Top of DATA RECORDS

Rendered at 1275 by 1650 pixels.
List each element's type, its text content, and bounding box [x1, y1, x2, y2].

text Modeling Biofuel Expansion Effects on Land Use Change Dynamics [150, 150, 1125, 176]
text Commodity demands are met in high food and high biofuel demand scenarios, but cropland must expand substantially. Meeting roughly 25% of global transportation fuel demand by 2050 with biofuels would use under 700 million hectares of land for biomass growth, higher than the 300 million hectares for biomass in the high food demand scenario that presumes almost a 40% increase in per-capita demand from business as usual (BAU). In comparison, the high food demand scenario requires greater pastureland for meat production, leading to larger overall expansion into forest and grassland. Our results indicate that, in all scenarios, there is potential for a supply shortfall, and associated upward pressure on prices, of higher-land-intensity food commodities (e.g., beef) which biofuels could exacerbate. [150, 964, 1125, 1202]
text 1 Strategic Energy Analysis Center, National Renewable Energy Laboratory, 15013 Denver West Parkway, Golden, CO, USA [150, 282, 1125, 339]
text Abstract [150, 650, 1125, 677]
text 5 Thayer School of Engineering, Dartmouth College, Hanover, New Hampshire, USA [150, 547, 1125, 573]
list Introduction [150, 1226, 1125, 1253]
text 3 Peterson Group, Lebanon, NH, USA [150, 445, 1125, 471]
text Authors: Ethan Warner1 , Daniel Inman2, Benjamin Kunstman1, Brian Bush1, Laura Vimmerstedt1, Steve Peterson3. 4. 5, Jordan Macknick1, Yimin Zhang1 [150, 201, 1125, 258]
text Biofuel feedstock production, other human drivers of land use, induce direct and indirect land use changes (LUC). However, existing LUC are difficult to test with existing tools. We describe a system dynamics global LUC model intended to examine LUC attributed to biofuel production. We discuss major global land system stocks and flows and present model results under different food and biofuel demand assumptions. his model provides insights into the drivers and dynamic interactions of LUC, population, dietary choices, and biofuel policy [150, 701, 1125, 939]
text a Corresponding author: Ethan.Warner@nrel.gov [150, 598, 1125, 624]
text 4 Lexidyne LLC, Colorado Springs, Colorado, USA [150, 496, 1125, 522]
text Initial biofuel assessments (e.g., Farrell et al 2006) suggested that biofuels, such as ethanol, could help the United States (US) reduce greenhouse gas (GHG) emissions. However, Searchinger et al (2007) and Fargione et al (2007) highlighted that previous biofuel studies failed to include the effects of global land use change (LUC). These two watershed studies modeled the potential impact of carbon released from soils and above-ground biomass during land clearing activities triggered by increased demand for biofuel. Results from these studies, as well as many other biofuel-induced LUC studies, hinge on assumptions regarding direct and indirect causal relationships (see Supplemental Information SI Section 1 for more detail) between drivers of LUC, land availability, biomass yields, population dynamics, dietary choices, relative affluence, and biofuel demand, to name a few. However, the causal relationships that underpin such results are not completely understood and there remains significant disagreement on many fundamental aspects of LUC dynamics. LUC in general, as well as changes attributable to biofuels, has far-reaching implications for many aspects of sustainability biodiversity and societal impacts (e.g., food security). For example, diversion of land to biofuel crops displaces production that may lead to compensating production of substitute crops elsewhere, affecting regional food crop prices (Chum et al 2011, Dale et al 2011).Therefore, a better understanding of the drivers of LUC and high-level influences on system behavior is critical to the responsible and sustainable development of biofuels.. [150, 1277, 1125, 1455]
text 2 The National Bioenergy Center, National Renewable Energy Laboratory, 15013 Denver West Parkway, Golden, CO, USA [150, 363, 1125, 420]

Bottom of DATA RECORDS

Find the word "National" in the data and show each line that holds it.

text 1 Strategic Energy Analysis Center, National Renewable Energy Laboratory, 15013 Denver West Parkway, Golden, CO, USA [150, 282, 1125, 339]
text 2 The National Bioenergy Center, National Renewable Energy Laboratory, 15013 Denver West Parkway, Golden, CO, USA [150, 363, 1125, 420]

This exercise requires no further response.